What further confounds the local citizenry is that said housekeeper, Letty Lang, is African American. If the holographic will is upheld, she will become far richer than any other African American in the county, not to mention being far richer than the vast majority of the Whites. Added to that, Letty’s no-good husband looks forward to getting his hands on the money, which everyone knows he would only squander. Seth’s two adult children contest the will; the case eventually goes to trial.

In true Grisham style, lawyers by the boatload play various roles, and the trial itself is gripping. The key questions before the jury are: 1) To what extent was Seth, who was dying and in great pain managed with high doses of Demerol, in his right mind when he wrote the will, then hung himself? 2) To what extent might his housekeeper Letty have subjected him to undue influence, even driving him to his office to write the will the day before his suicide?

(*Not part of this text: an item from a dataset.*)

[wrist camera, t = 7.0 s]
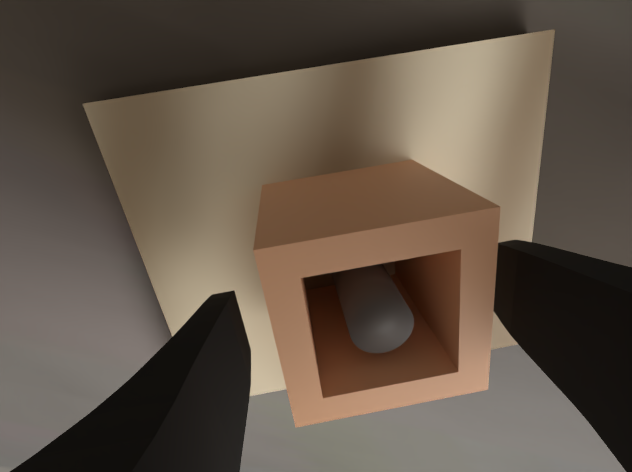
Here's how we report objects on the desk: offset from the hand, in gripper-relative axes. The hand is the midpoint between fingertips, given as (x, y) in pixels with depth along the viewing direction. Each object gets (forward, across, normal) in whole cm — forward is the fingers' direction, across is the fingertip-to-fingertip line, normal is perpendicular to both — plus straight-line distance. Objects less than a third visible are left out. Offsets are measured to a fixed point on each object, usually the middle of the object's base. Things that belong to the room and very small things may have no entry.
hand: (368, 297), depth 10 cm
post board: (+4, 0, 0) cm, 4 cm away
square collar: (+3, 0, 0) cm, 3 cm away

The answer to why Seth did what he did is bound up in the past and figured out gradually as Letty’s daughter and Jake’s alcoholic partner use family history archival methods (such as studying land records and seeking out oral histories). The answer is also tightly woven into the racial history of the Deep South. I do not wish to give too much away here, except to say that this fast-paced, complex novel works in unexpected ways with Critical Family History. I have read most of Grisham’s novels, always enjoying his plots that keep me guessing, and his detailed use of law and courtroom drama. I am never bored with a Grisham novel.

But Grisham, in Sycamore Row, in addition to using his considerable skill as a storyteller, takes a hard look at race relations in the Deep South where he grew up. Racial prejudice and institutionalized racism are fundamental to the story, and Grisham takes these issues head-on. Sycamore Row leaves us horrified about the racial past and cautiously optimistic about the future (although I think he overestimates the potential of White people who have ties to the Klan, however loose they may be, to change quickly).

I very much recommend this book. As I listened to it (Michael Beck narrates it brilliantly), I took mental notes on how Grisham constructed the plot and characters, and how he wove moral issues with long historical roots into a suspenseful story, to inform my writing of my next novel.